*** Opening of GIVEN RECORDS ***
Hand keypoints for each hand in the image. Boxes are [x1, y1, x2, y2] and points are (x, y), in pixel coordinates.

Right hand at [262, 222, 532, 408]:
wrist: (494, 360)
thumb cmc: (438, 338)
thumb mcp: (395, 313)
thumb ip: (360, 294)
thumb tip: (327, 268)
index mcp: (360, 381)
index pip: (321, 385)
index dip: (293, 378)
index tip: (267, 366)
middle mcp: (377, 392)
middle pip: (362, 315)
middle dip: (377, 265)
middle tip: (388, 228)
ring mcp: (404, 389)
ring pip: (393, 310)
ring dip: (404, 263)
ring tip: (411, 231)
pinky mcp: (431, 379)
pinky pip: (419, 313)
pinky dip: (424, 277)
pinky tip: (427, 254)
*** Close of GIVEN RECORDS ***
*** Opening of GIVEN RECORDS ***
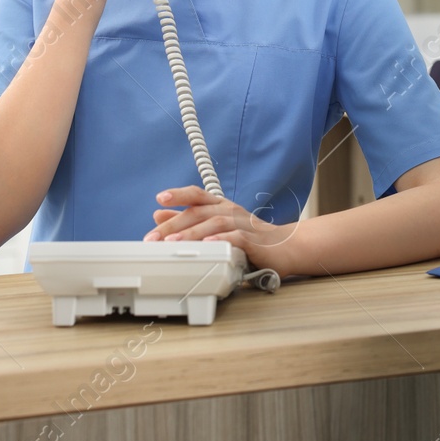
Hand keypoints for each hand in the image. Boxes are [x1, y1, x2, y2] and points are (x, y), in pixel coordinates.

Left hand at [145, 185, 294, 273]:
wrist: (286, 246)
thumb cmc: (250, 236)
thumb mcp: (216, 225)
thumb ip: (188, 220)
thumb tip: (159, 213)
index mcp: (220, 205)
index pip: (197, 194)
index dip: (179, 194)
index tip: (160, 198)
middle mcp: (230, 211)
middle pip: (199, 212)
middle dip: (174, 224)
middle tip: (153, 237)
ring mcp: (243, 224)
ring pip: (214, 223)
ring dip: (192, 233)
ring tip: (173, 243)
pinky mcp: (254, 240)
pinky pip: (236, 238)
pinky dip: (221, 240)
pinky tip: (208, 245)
*** Close of GIVEN RECORDS ***
Return from the data every line that holds "ring".

ring mcp: (404, 389)
ring pip: (393, 310)
ring dip: (404, 263)
ring tip: (411, 231)
ring mcp: (243, 224)
ring pip: (214, 223)
ring dip: (192, 233)
ring tip: (173, 243)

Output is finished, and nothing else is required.